À l’intérieur, les lavandières battent le linge sur des dalles inclinées, les genoux posés dans une boîte garnie d’un coussin.
Tous les lavoirs conservés aujourd’hui datent du XIXe ou du début du XXe siècle. Certains présentent des singularités : le lavoir de Mocrate, à La Tour-Saint-Gelin, est de forme polygonale, tandis que celui de la Philberdière à Restigné présente une façade de 18 mètres de long. Dans le bourg de Longué, une promenade aménagée sur les rives du Lathan permet de découvrir un ensemble d’une vingtaine d’anciens lavoirs privés.
Sur les principales rivières du Parc, comme la Loire et la Vienne, il existait même des bateaux-lavoirs à deux niveaux : on y battait le linge en bas, puis on le mettait à sécher à l’étage.
Moulins à chandelier et moulins-caviers
Facile à cultiver, le blé est l’une des principales productions céréalières des XVIIIe et XIXe siècles. Sa farine sert à fabriquer du pain ou des bouillies, à la base de l’alimentation populaire. Dans la vallée de la Loire, les meuniers ont tiré profit du vent de galerne (venu du nord-ouest) : les moulins font partie intégrante des paysages ligériens, et leurs vestiges jalonnent encore le territoire du Parc.
Apparus au XVe siècle, les moulins à chandelier sont reconnaissables à leur grande cabine en bois à deux niveaux. Sur le territoire du Parc, il ne subsiste que le moulin Goislard. Construit à Saint-Mathurin-sur-Loire au tout début du XIXe siècle, il est racheté en 1975 et déplacé sur la commune de La Ménitré, à une centaine de mètres de son implantation initiale. La cabine s’effondre au cours de la manœuvre, mais le moulin est reconstruit quelques années plus tard à l’identique.
Les moulins-caviers, typiques de l’Anjou et notamment du Saumurois, ont longtemps intrigué par leur morphologie atypique. Ils sont constitués de trois grands ensembles :
- « la masse », une structure massive maçonnée, abritant des salles voûtées où se trouvent les meules. Cette structure ressemble à une cave ; elle peut aussi être troglodytique, d’où le nom de « moulin-cavier » ;
- « le massereau », une élévation maçonnée de forme conique située au-dessus de la masse ;
- « la hucherolle » surmonte le tout. Cette cabine mobile qui porte les ailes du moulin est reliée au massereau par un pivot en bois.

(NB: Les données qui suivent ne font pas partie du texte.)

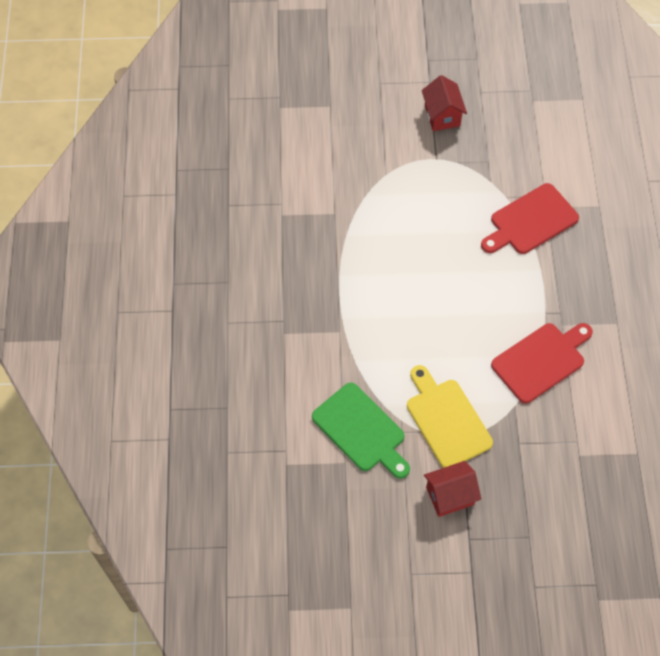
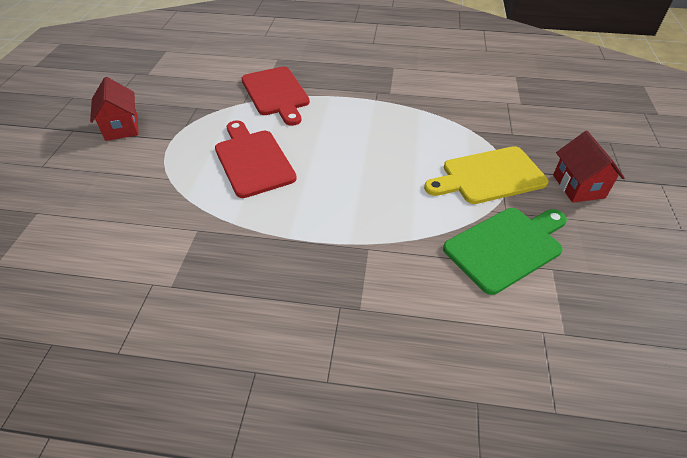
camera: 80 degrees left, 15 degrees down
(442, 115) = (122, 127): red house -> red house turned 75 degrees clockwise
(541, 361) = (425, 109): red cutting board -> red cutting board (253, 160)

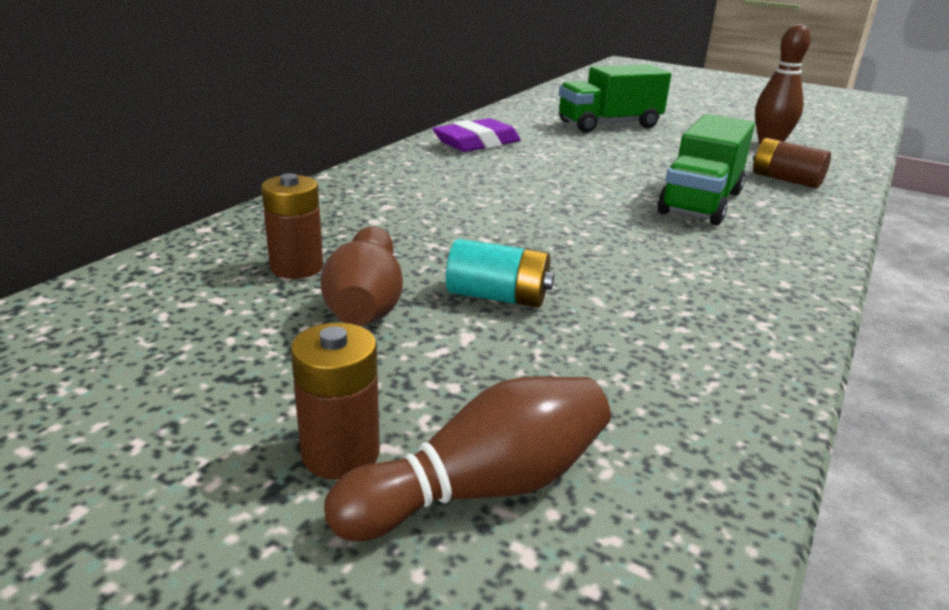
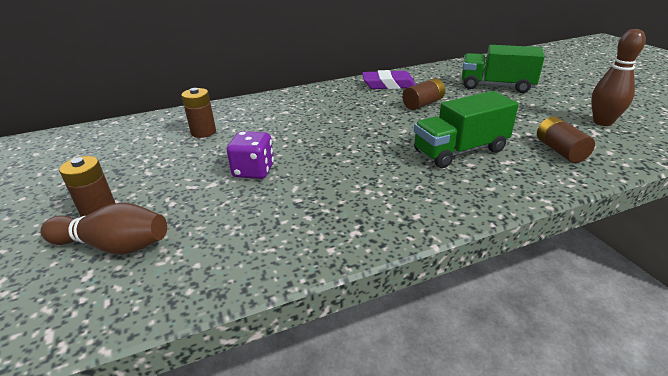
camera: 40 degrees right, 5 degrees up
(366, 303) = (201, 156): brown bowling pin -> none
(498, 297) = (253, 171): turquoise battery -> purple dice
(565, 159) = (423, 104): none -> brown battery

- Le pivot relie les mécanismes de la hucherolle aux appareils de mouture.
On croise de nombreux vestiges ou spécimens restaurés sur le territoire du Parc : les mieux conservés sont à Turquant, Montsoreau, Varennes-sur-Loire ou Bourgueil.
Fruits tapés et pruneaux de Tours
Les fruits tapés sont une spécialité locale. La fabrication des pommes de Turquant (Anjou) et des poires de Rivarennes (Touraine) remonte au moins au XVIIIe siècle. Pelés, passés au four puis séchés sur des claies en osier, les fruits sont régulièrement et délicatement aplatis avec un marteau (la platissoire). Pour être consommés, ils doivent être réhydratés dans de l’eau ou bien du vin.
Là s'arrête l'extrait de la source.